(CNN) -- California's attorney general Wednesday sued eight former and current municipal officials in a small Los Angeles suburb, where ultra-high salaries sparked local outrage and national attention.
Attorney General Edmund G. Brown Jr. of California filed the suit "to recover the excess salaries" that officials from the city of Bell awarded themselves. He is also pursuing a reduction of their pension benefits.
"This is a very serious matter when public officials breach their duty to the public and enrich themselves with enormous obscene salaries which then trigger pensions of similar magnitude," Brown said.
"These officials must be forced to give up their ill-gotten gains, and we must enact strict reforms to prevent these kinds of abuses in the future."
Brown's lawsuit was filed against former city manager, Robert Rizzo; former assistant city manager, Angela Spaccia; former police chief, Randy Adams; council members Oscar Hernandez, Teresa Jacobo, and George Mirabel; and former council members Victor Bello and George Cole.
The suit charges include fraud, civil conspiracy, waste of public funds, and breach of fiduciary duty. It also alleges that the defendants deliberately misled the citizenry about the accurate amount of their compensation. Brown said his lawsuit is separate from a criminal investigation.
The suit is demanding that the people return all excessive compensation and it is asking the court to set "appropriate salary levels for pension purposes."
Rizzo's last annual base salary was $787,638, Adams' $457,000, and Spaccia's $336,000. Bell city council members were paid $96,000 a year before they took a recent cut. Cities of similar size pay their council members $4,800 a year.

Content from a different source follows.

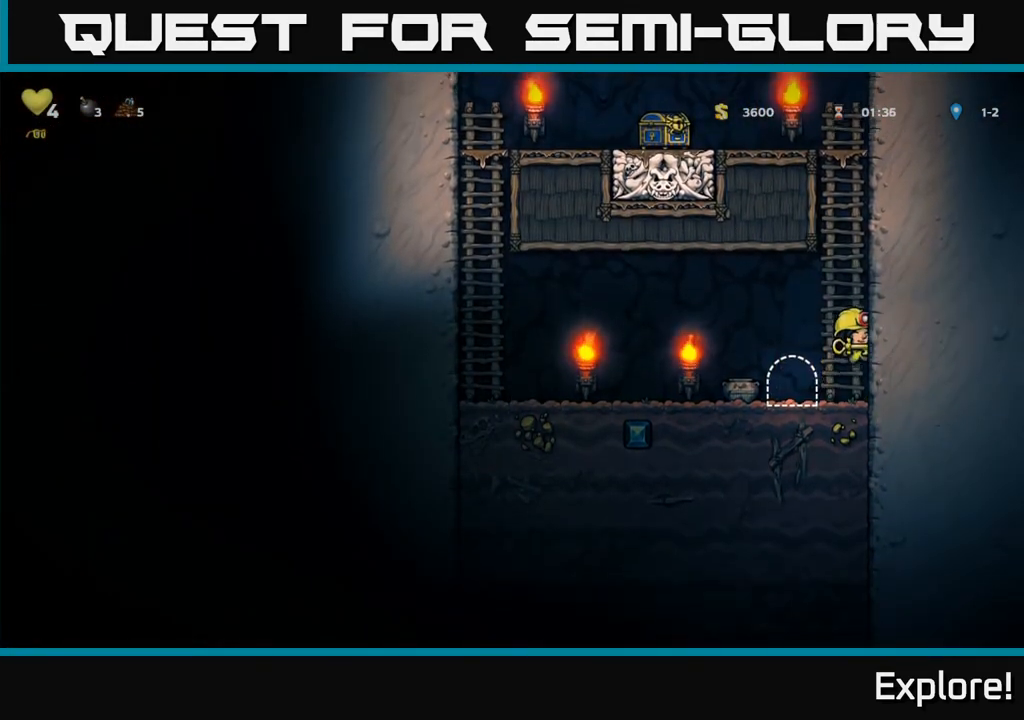
{"buttons": ["DPAD_UP"], "left_stick": "center", "right_stick": "center", "events": [[17, "A", "up"], [100, "A", "down"], [233, "A", "up"], [333, "A", "down"], [500, "A", "up"]]}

Since 1993, the Bell city council raised Rizzo's salary 16 times, with an average increase of 14 percent a year. The city council raised his salary by 47 percent in 2005, and council members also awarded themselves salary increases of 16 percent a year since 2003.
Brown, who is running for governor, said Rizzo prepared a memo for the public that showed council members were paid $673 per month and Rizzo was paid $15,478 per month. But he said council members actually were paid $7,666 per month, and Rizzo was paid $52,325 per month.
Rizzo's attorney said he hadn't seen the allegations, but contends he was neither surprised by the lawsuit nor action taken by Brown, who he noted is running for governor.
Rizzo's salary was approved by the city council, said Jim Spertus. "There's nothing wrong there."
His client would have retired before, but the city wanted him to stay on, said Spertus, adding that Rizzo simply was paid through negotiations similar to the private workplace. The budgets were submitted for public review, he said.
"It's a misguided effort to assign blame in the wrong place," the lawyer said. "Mr. Rizzo is not at fault for the problems of Bell."
Brown said he plans to widen a statewide probe of public salaries and benefits, and he called for legislative reforms of salary and pension practice.
He is serving a subpoena on the city of Vernon, which is near Bell, "to obtain compensation records for city officials and employees."
"News articles have reported that one city official there received an annual salary of $785,000, and another received compensation totaling $1.6 million in a single year. Vernon, an industrial city near Bell, has a population of less than 100," the attorney general's office said.